Advertisement

What are the best uses of Cornfield?

Share

A lot of money and political energy has been spent on the 32-acre Cornfield site, and much more will be spent [“Fielding Dreams” by Christopher Hawthorne, Oct. 16]. But is it money and energy well spent? How many Angelenos will actually benefit from developing a state park on the site?

A better use would be to build facilities on the site to deal with the immense homeless problem. The leaders of Los Angeles can do the right thing and build facilities designed to transition the poor and homeless back into society. If you just put in a park, the large homeless population, only blocks away, will migrate there anyway. With facilities and a game plan, you will have the means to manage the problem.

VINCE ANTONINO

Los Angeles

Advertisement

*

I’VE not seen the competition entries for the Cornfield site, so I cannot comment on their respective flaws and merits. But I do take issue with the sentiment put forward by Christopher Hawthorne, who praises Thom Mayne’s entry and his role as urban provocateur.

In any other competition, an architect would be disqualified for violating the rules. In this one, though, Mayne wins (our awe, at least) by proposing the impossible: exchanging and rebuilding huge swaths of the city not included in the competition. I guess he was bored, so he decided to play Haussmann, the architect who transformed Paris under Napoleon III.

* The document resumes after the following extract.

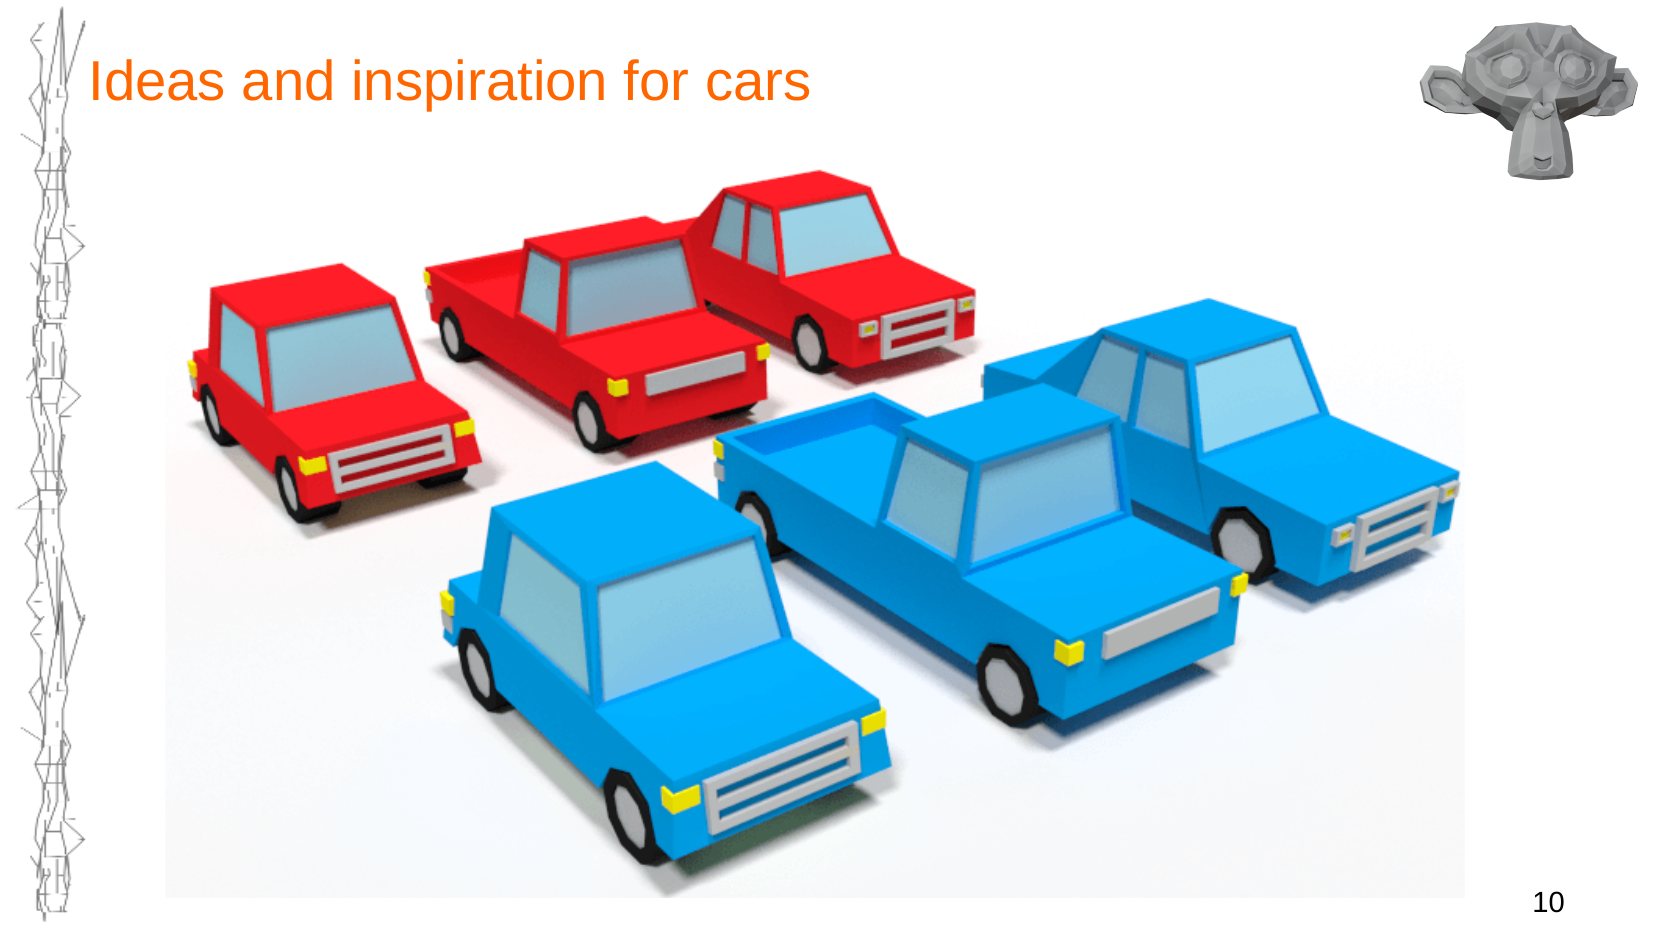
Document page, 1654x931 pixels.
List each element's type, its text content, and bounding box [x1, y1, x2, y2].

picture [165, 11, 1645, 898]
title Ideas and inspiration for cars [88, 29, 1447, 133]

More important, though, is the message that such grandiosity is the only way to solve the urban problems of Los Angeles. Most architects, planners and landscape architects engage the world in modest, often extremely limited circumstances. Some of them find significance in these contexts and do very compelling work. Are we saying they shouldn’t bother?

I’d rather believe that it’s possible to turn ordinary landscapes into places of quality -- and to do so in small, achievable steps. According to Hawthorne, though, if Mayne loses, we’ll be forever disappointed if they just build a park on the site intended for it.